» TASK BRIEF
Only the number is wanted: how many lines of these entries contain the word "Rimini"?
### DATA FOR REVIEW
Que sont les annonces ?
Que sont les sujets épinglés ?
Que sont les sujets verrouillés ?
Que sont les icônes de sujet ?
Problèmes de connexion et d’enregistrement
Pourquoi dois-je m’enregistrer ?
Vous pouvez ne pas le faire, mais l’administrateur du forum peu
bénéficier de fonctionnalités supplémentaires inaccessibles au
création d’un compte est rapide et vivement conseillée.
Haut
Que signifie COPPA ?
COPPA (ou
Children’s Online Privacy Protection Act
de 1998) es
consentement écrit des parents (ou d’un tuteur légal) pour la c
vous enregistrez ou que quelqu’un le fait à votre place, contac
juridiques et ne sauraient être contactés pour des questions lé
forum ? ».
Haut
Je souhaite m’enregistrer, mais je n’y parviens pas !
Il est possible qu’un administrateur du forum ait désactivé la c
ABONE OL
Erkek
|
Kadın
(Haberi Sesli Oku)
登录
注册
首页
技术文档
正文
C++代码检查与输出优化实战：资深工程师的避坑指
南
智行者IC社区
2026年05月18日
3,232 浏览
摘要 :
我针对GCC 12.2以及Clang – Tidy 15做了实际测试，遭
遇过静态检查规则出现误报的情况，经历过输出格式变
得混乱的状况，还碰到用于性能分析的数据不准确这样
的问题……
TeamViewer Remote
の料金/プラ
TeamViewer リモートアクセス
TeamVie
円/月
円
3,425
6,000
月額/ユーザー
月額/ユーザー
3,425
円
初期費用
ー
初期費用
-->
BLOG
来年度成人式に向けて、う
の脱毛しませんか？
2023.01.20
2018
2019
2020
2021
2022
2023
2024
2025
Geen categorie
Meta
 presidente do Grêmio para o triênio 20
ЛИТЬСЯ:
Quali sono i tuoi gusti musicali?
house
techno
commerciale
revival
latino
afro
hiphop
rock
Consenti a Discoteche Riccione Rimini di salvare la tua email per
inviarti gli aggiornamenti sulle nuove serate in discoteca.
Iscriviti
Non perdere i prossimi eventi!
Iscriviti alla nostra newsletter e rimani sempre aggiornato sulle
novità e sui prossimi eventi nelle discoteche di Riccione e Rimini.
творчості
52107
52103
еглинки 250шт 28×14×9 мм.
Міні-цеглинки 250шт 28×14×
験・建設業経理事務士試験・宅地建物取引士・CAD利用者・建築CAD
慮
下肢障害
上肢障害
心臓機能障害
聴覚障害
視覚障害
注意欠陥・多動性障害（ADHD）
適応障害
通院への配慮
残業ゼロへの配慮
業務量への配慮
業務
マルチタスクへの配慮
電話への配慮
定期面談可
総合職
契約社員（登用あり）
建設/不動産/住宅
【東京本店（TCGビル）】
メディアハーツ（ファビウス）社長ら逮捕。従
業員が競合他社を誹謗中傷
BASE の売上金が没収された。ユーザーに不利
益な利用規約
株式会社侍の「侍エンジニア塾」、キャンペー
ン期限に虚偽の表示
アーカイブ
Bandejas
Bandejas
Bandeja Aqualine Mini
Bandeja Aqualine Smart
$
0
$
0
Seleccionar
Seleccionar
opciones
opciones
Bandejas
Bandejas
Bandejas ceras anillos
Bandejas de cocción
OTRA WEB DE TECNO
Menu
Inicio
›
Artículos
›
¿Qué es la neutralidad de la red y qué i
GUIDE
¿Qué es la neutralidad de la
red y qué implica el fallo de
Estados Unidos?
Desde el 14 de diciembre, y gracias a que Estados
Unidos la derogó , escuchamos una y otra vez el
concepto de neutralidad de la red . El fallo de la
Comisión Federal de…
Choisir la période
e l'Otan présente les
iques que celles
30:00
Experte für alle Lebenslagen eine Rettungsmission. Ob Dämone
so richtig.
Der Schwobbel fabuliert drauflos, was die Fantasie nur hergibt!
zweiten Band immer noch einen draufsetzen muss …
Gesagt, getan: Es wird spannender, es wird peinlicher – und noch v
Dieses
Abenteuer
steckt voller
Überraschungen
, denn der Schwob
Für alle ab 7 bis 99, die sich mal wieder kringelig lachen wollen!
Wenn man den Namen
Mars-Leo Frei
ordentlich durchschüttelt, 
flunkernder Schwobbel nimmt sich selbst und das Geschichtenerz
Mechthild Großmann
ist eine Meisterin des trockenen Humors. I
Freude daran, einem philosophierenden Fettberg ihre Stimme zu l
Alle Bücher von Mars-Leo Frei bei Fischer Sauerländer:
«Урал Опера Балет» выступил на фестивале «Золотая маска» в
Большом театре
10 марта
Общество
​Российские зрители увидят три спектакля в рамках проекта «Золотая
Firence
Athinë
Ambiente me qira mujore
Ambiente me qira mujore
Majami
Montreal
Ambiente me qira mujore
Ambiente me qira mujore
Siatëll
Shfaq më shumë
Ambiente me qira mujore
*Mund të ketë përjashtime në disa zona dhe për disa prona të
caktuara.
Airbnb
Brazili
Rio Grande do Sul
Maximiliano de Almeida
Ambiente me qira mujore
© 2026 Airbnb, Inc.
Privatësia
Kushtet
######
» RESPONSE TO THIS TASK
2